Modern magic for lawyers
Modern lawyering requires a fusion, tailoring tech, and AI to highly skilled lawyers. This is producing modern magic. Lawyers are being forced to move away from artisanal intransigence to new approaches.
The legal profession is much more threatened by artisanal intransigence than artificial intelligence
— Marc Lauritsen (@marclauritsen) May 19, 2017
Lawyers are increasingly required to be business leaders including making use of tech and new processes. Use of automation is allowing lawyer’s time to be free up for more impactful strategic activity. For instance, despite all the myriad qualifications lawyers can point to, the most common skill lawyers put on their profile has nothing to do with law – but is in fact “management”. In addition, skills related to “business” comprise the top words used by companies when recruiting a GC, based on an analysis of 100 job ads for General Counsel in the US. Business is mentioned 306 times across 100 job adverts, beating second-placed compliance (257 mentions). In contrast, traditional legal expertise such as knowledge of “agreements” (113 mentions), “risk” (107), “contract” (67) and drafting (57) are notable for their scarcity. Though proud of their skills, lawyers increasingly recognize they have far more to offer than ancient spells.

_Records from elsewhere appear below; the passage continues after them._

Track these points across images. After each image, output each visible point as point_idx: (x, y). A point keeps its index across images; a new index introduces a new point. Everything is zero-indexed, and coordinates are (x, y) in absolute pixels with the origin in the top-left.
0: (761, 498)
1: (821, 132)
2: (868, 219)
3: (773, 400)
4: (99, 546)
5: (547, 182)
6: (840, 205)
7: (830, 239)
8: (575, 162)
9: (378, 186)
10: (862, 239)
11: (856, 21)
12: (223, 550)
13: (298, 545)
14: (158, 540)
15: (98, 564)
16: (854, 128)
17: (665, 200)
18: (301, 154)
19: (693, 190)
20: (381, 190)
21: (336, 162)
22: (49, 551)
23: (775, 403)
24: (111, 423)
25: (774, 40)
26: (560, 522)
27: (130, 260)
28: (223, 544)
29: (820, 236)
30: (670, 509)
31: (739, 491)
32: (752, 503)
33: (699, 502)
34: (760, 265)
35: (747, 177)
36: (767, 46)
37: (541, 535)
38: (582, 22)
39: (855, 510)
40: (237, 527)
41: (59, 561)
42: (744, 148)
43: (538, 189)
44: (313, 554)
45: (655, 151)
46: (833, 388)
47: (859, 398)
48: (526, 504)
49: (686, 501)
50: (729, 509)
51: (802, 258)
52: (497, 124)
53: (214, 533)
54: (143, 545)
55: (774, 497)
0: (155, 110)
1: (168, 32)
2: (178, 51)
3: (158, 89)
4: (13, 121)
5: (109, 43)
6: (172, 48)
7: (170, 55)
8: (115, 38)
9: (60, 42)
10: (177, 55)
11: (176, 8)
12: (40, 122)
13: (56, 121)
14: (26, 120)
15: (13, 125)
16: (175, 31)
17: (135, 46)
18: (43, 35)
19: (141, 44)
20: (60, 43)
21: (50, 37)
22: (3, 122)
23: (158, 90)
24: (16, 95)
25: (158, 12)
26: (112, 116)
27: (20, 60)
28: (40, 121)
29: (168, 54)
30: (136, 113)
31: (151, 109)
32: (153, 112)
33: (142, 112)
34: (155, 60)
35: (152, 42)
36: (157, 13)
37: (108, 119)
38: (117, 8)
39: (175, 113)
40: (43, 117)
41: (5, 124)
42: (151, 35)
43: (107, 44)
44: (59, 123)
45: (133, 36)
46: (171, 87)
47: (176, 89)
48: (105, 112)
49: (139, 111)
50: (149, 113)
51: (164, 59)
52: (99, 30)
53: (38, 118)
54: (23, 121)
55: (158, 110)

David Field, Canon Australia’s chief legal counsel, puts it this way: “As a lawyer, it’s very easy to get excited about how you draft a clause, how you draft a pleading, or how you craft a piece of advice”. He adds: “It’s very good to take pleasure in the quality of it and have a sense of quality and craftsmanship in what you do, but it’s also important to think about relevance and the extent to which society or the communities we serve need that craftsmanship. When I work or when I talk to my team, I’m very focused on that sense of how we add value for the business, our customers, and our clients. It’s about exercising really strong empathy. It’s about putting yourself in the shoes of the business, thinking about the business’ needs, and not getting too caught up in the technicalities of your role.”

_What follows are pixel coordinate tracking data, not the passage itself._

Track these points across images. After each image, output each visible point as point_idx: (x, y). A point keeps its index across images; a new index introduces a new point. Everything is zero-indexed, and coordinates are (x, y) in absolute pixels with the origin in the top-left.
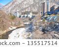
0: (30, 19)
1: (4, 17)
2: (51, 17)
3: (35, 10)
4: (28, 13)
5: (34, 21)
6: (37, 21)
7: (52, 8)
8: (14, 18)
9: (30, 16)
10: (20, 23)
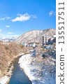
0: (34, 48)
1: (16, 46)
2: (48, 47)
3: (38, 41)
4: (32, 43)
5: (36, 49)
6: (39, 49)
7: (49, 40)
8: (22, 47)
9: (34, 45)
10: (26, 51)
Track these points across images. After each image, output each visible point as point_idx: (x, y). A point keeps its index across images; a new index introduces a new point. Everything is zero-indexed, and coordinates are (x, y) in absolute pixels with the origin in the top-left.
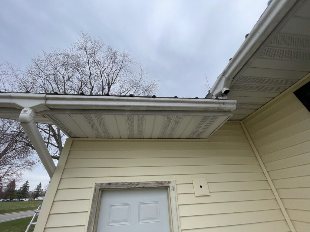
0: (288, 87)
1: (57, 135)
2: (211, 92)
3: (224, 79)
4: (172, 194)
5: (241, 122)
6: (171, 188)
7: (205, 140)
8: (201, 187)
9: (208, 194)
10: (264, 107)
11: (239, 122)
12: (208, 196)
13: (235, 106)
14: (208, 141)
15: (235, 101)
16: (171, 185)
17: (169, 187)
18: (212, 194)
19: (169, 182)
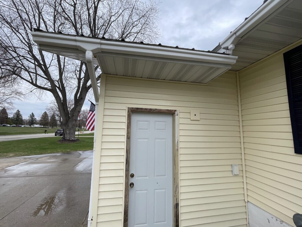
0: (281, 48)
1: (42, 64)
2: (220, 44)
3: (234, 36)
4: (176, 117)
5: (237, 72)
6: (176, 114)
7: (205, 84)
8: (195, 115)
9: (199, 119)
10: (259, 62)
11: (235, 72)
12: (199, 121)
13: (235, 61)
14: (207, 86)
15: (237, 57)
16: (176, 113)
17: (175, 113)
18: (201, 120)
19: (175, 111)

The new lawyer: magician, artist
In his essay, The Lawyer as an Artist, Professor Roger Abrams, former Professor of Law Northeastern University School, assesses the lawyer/ artist/magician’s historic role, and how it must change.
The real lawyer magic in the future, he suggests, is the ability to “rethink unbounded”. Though legal tech was fairly limited when Abrams wrote about lawyer-artists he was nevertheless painting a picture of a new breed of professional as out of the box thinkers, experimenting to become true magicians. He says: “Lawyers-as-artists working as practitioners, scholars, and judges may not always find the right answers but they search for them in new and creative ways. They reach out beyond traditional notions of law and policy to move the law to better serve society.” He concludes that real magic involves not just looking to the past but being able to “rethink those principles we have come to see as fixed and immutable”.
For this new army of legal leaders—using tech, embracing new realities and flexing new skills—this is a truly magical time.